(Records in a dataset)
↓↓↓

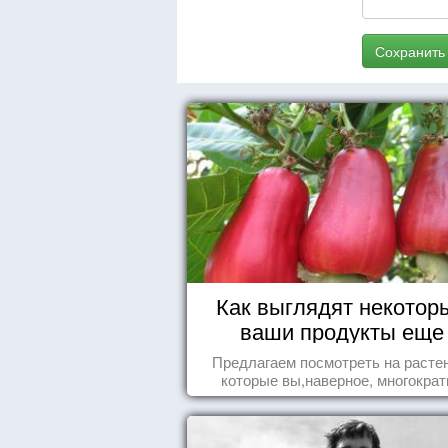
Сохранить
Как выглядят некотор
ваши продукты еще
живыми?
Предлагаем посмотреть на расте
которые вы,наверное, многократ
видели , но никогда не представл
себе, что употребляете их в пищ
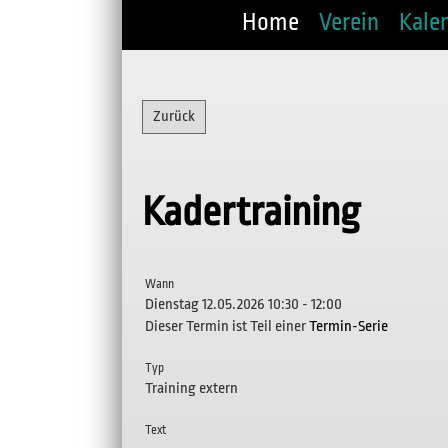
Home
Verein
Kale
Zurück
Kadertraining
Wann
Dienstag 12.05.2026 10:30 - 12:00
Dieser Termin ist Teil einer
Termin-Serie
Typ
Training extern
Text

↑↑↑

**Activity:** Change "Termin-Serie" to "Terminreihe" in the listing above and write out the text of every record again, omitting the pictures and leaving everything else as it is.

**Response below:**
Сохранить
Как выглядят некотор
ваши продукты еще
живыми?
Предлагаем посмотреть на расте
которые вы,наверное, многократ
видели , но никогда не представл
себе, что употребляете их в пищ
Home
Verein
Kale
Zurück
Kadertraining
Wann
Dienstag 12.05.2026 10:30 - 12:00
Dieser Termin ist Teil einer
Terminreihe
Typ
Training extern
Text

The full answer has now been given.